Friday, October 29, 2010

Howard Barlow conducts Vaughan Williams

Here's a delightful recording conducted by the all-but-forgotten Howard Barlow (1892-1972), a broadcasting pioneer and champion of unusual repertoire (you can find a nice appreciation of his legacy here).  This is of Gordon Jacob's orchestration of Vaughan Williams' military band classic, the English Folk Song Suite (1923).  In 1940, when this recording was issued, this may well have seemed unusual repertoire, and indeed it appears to be the first (and, in the 78-rpm era, only) recording of the 1924 Jacob orchestration, which has since become standard.

Of course, for me, a good excuse to listen to any Barlow-Columbia Symphony recording is to hear the beautiful oboe playing of Mitch Miller, and here he doesn't disappoint - just listen to that oboe solo at the beginning of the second movement!

This recording was also issued, naturally enough, in England, and was reviewed in the September 1940 issue of The Gramophone.  The recording was still listed in the 1954-55 UK Columbia Catalogue, though it was slated for deletion with that issue.

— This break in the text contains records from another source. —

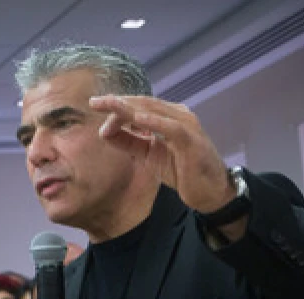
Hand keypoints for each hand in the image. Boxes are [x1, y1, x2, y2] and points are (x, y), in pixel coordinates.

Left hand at [88, 95, 230, 213]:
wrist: (209, 191)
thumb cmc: (181, 171)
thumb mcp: (148, 154)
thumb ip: (129, 141)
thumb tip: (104, 131)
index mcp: (168, 117)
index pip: (139, 106)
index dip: (117, 106)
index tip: (95, 107)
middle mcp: (178, 116)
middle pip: (144, 103)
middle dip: (118, 102)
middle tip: (94, 101)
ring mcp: (186, 126)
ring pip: (155, 111)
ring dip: (131, 108)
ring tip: (110, 104)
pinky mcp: (191, 141)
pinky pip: (171, 128)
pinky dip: (155, 121)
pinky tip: (138, 118)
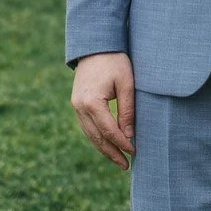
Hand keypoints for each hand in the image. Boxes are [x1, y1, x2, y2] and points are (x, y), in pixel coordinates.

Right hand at [71, 52, 135, 169]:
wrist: (95, 45)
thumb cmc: (115, 61)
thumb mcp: (126, 84)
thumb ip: (127, 111)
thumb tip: (129, 136)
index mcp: (91, 102)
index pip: (109, 131)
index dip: (122, 144)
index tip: (134, 152)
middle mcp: (79, 107)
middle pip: (96, 137)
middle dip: (111, 153)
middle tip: (126, 166)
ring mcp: (75, 106)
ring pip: (89, 134)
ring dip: (103, 148)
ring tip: (118, 160)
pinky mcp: (77, 104)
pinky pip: (86, 126)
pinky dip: (97, 137)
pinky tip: (108, 145)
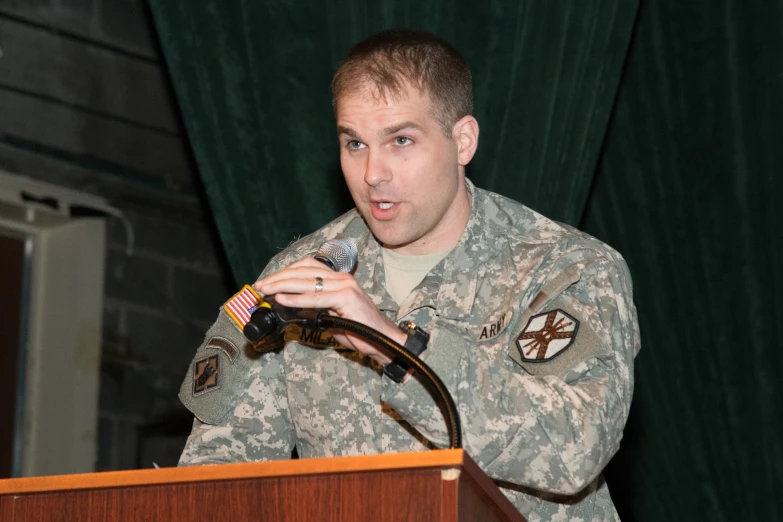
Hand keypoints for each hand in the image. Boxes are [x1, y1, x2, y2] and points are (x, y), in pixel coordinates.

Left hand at [254, 257, 405, 364]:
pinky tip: (281, 299)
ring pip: (307, 281)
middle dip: (278, 277)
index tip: (268, 281)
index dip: (286, 271)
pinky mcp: (346, 299)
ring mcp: (345, 287)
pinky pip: (316, 298)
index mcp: (339, 278)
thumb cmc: (359, 330)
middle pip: (304, 271)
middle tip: (260, 285)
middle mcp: (342, 278)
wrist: (383, 340)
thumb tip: (290, 306)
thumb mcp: (332, 315)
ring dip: (282, 285)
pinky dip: (296, 298)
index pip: (308, 266)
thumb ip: (315, 307)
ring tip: (265, 290)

Vaughan Williams (arr. Jacob): English Folk Song Suite
Columbia Broadcasting Symphony, conducted by Howard Barlow
Recorded December 19, 1939
Columbia Masterworks set X-159, two 10-inch 78-rpm records
Link (FLAC file, 29.41 MB)
Link (MP3 file, 15.45 MB)

Wednesday, August 11, 2010

Mitch Miller plays Handel


 
For this debut entry in my new blog, I wish to pay tribute to Mitch Miller, who passed away on Saturday, July 31, 2010, aged 99.  For Americans over a certain age he will always be associated with his series of "Sing Along With Mitch" LPs (and the television show which these inspired, which ran from 1961 to 1966).  One of my very first records, received with my very first record player (at Christmas 1965), was a 6-eyes Columbia LP of "Still More Sing Along with Mitch" which I am listening to in this photo:

 
Long before his career as a sing-along leader, however, Mitchell Miller (as he was billed on his classical recordings) was well-known for his fine oboe and English horn playing.  No less a conductor than Leopold Stokowski admired his playing, and when Stokowski conducted a recording of Dvorak's "New World" Symphony in 1947, he hired Mitch to play the famous English horn solo in the second movement, and insisted that Mitch be credited on the label, at a time when such credits were rarely given.  From 1935 to 1947 he was oboist in the Columbia Broadcasting Symphony Orchestra, who accompanies him on the first of two Handel recordings below:

Handel: Oboe Concerto No. 3 in G minor
Mitch Miller and the Columbia Broadcasting Symphony under Howard Barlow
Recorded June 19, 1939
Columbia 69660-D, one 78-rpm record
Link (FLAC file, 16.3 MB)
Link (MP3 file, 8.34 MB)

Handel: Oboe Sonata in G minor, Op. 1, No. 6
Mitch Miller, oboe; Yella Pessl, harpsichord
Recorded August 4, 1938 (information courtesy of Don Tait)
Victor 15378, one 78-rpm record
Link (FLAC file, 15.51 MB)
Link (MP3 file, 7.28 MB)

Both of these recordings have been transferred from my own 78-rpm shellac records (although, in the case of the Sonata, from a cassette copy, as I no longer own the record).